Design and functionality are necessarily interrelated, (they shape the look and feel of the site) and are driven by the motivations for the site and what you want it to do. You cannot determine the functionality of the site without understanding the reason for the site. Back to the purpose and context of the site, including its potential audience.

Clarifying the purpose of a client can be a challenge. You need to define the scope of the project and to work with this expression of purpose and manage it in both a financial and technical way. You also need to manage a client’s expectations.

In his diagram, Jonathan Lane is confusing the mind map of the purpose with how to structure the site. For example, there is an underlying assumption that there is only one entry point to the site. “The Dung Beatles” would want fast easy entry into dates, store or discography. Just as abc.net.au/news takes us immediately to breaking news, or the Encyclopaedia Britannica has multiple entry points, we need to be able to enter /store /tours /forum /music. The “Dung Beatles” would probably also require a good interface with social networking such as Myspace and Facebook. Structure is integrally related to clarity of purpose and a good understanding of context is crucial.

Jonathan Lane has designed static pages and the high level business needs, could best be represented with bits of content in different places, some of that dynamic e.g database powered. Is international touring in their sights, do other languages need to be considered? General accessibility including disabled access needs to be considered.

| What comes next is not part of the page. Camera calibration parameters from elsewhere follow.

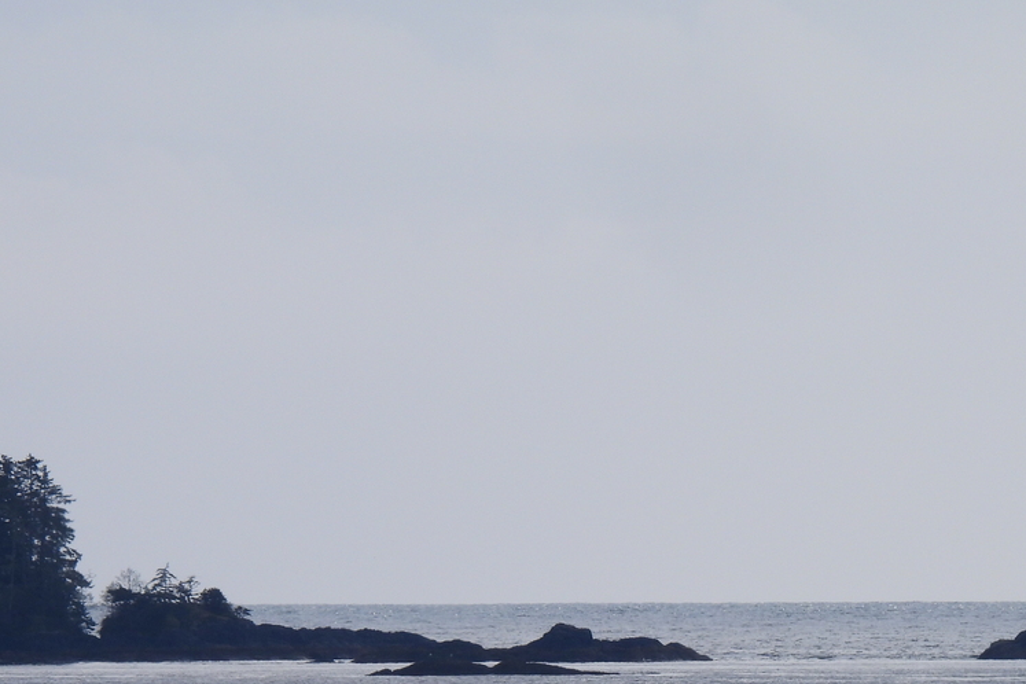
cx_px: 643
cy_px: 632
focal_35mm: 1159
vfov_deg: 1.2
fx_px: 33029
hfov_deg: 1.8
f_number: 5.6
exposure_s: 1/1000
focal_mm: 116
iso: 100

If you begin with a scope, design and content emerge from that.

For example I worked on a site for an Australian media commentator and as part of the briefing we analysed 11 comparable (some potentially ‘competitor’) sites in terms of content and design. The purpose was to review baseline sites and understand the purpose and content and points of difference of the site being built.

I believe Jonathan Lane’s article is simplistic in its approach.